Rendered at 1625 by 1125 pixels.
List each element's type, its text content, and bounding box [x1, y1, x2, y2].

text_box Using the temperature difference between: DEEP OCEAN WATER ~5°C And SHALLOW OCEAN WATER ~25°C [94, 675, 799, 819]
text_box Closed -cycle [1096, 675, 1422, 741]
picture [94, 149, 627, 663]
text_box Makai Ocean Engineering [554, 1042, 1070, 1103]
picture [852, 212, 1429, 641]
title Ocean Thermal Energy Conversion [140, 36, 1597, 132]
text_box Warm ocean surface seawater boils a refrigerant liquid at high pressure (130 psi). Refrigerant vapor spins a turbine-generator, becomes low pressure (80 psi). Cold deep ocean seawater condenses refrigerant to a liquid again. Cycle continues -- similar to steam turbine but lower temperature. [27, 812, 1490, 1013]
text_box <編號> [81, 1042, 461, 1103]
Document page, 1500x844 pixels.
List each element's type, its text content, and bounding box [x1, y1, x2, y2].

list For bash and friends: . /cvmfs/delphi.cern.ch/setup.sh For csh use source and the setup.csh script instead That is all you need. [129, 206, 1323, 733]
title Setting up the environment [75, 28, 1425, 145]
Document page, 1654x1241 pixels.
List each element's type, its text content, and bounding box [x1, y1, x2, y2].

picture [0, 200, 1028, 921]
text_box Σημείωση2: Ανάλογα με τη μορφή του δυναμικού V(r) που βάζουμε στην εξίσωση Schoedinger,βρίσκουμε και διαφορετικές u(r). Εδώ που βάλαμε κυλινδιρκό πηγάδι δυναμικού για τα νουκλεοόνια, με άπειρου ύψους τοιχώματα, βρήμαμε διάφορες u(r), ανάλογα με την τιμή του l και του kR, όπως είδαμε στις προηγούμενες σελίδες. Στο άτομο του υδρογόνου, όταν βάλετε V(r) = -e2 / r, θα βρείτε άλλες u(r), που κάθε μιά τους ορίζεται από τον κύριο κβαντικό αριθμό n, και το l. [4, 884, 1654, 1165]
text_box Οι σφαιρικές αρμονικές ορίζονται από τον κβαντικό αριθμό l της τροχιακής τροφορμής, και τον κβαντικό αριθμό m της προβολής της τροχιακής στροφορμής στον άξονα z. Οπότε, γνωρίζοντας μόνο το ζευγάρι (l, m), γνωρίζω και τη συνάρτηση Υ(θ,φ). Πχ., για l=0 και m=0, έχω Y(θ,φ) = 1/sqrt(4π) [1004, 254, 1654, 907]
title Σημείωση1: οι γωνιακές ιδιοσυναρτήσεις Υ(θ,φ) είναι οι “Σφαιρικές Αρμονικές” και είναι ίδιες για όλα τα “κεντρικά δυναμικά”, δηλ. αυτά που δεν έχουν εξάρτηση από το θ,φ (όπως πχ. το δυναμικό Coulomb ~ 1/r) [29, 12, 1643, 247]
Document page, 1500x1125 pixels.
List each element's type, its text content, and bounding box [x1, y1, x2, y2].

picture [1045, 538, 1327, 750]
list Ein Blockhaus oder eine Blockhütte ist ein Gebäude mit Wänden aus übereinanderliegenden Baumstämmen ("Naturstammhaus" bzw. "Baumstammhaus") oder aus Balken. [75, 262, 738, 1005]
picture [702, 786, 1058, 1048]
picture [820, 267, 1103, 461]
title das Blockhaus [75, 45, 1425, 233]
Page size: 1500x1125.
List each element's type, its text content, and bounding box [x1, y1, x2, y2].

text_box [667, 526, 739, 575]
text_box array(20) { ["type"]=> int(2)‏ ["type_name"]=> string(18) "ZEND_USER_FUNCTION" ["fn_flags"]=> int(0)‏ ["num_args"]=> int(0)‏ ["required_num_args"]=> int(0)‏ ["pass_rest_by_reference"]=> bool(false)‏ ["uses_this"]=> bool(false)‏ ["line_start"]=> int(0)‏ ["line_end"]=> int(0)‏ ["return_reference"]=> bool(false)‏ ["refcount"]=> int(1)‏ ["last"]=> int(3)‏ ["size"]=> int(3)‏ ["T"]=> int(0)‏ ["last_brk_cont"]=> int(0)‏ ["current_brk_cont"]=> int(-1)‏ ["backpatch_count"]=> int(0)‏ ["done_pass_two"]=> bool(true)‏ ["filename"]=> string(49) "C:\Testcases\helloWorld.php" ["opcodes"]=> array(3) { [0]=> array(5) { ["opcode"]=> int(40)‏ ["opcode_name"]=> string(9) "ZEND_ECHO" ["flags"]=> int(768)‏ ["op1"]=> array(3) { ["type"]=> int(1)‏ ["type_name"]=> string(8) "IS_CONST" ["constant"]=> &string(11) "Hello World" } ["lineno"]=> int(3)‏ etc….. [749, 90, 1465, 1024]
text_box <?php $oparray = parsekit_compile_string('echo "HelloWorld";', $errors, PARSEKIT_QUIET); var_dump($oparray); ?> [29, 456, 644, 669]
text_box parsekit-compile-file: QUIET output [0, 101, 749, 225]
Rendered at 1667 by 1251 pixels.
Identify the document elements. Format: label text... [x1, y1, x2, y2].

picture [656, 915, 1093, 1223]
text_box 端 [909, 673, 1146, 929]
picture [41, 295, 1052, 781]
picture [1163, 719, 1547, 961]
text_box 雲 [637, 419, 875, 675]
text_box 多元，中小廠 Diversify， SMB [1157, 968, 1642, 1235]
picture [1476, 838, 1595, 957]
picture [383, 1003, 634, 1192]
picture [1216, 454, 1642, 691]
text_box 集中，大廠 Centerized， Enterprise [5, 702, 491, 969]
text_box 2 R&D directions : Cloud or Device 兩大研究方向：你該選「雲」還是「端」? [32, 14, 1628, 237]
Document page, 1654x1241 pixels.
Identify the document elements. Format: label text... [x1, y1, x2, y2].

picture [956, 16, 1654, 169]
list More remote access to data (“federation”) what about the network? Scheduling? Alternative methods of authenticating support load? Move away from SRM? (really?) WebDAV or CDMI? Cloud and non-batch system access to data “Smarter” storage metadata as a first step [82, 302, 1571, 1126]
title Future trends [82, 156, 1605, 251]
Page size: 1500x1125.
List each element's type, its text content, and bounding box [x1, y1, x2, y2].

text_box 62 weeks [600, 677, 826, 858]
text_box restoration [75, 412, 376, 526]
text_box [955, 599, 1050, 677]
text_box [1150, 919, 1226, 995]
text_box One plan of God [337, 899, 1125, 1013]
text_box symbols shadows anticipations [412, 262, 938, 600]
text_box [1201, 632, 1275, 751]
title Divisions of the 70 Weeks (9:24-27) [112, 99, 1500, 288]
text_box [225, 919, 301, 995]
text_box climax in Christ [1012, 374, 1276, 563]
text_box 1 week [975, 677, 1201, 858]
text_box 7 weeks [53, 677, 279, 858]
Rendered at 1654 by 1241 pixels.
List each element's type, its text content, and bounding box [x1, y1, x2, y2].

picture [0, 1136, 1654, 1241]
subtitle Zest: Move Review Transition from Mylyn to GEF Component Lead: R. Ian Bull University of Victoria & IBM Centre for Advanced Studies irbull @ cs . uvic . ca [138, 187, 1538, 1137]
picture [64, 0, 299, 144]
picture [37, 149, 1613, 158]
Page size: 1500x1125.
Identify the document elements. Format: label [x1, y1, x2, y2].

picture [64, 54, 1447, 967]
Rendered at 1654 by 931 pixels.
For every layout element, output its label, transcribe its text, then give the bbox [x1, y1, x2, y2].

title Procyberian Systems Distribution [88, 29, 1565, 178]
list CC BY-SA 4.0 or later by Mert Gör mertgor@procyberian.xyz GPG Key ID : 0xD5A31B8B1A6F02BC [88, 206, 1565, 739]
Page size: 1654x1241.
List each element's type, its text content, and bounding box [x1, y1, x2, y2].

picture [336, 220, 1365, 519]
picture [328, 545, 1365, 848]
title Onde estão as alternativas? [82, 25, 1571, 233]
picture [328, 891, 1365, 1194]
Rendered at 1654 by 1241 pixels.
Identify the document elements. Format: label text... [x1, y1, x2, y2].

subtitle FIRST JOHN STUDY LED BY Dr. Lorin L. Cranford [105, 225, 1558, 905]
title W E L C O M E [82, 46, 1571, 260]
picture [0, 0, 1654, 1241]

+-------+

#### Instructies en eisen:
Neem de items opnieuw over vanaf het begin tot en met de regel met "title Setting up", maar vervang daarin "bounding box" door "enclosing box" en laat al het andere ongewijzigd. Geef alleen die regels.

#### Uitgevoerde opdracht:
Rendered at 1625 by 1125 pixels.
List each element's type, its text content, and enclosing box [x1, y1, x2, y2].

text_box Using the temperature difference between: DEEP OCEAN WATER ~5°C And SHALLOW OCEAN WATER ~25°C [94, 675, 799, 819]
text_box Closed -cycle [1096, 675, 1422, 741]
picture [94, 149, 627, 663]
text_box Makai Ocean Engineering [554, 1042, 1070, 1103]
picture [852, 212, 1429, 641]
title Ocean Thermal Energy Conversion [140, 36, 1597, 132]
text_box Warm ocean surface seawater boils a refrigerant liquid at high pressure (130 psi). Refrigerant vapor spins a turbine-generator, becomes low pressure (80 psi). Cold deep ocean seawater condenses refrigerant to a liquid again. Cycle continues -- similar to steam turbine but lower temperature. [27, 812, 1490, 1013]
text_box <編號> [81, 1042, 461, 1103]
Document page, 1500x844 pixels.
List each element's type, its text content, and enclosing box [x1, y1, x2, y2].

list For bash and friends: . /cvmfs/delphi.cern.ch/setup.sh For csh use source and the setup.csh script instead That is all you need. [129, 206, 1323, 733]
title Setting up the environment [75, 28, 1425, 145]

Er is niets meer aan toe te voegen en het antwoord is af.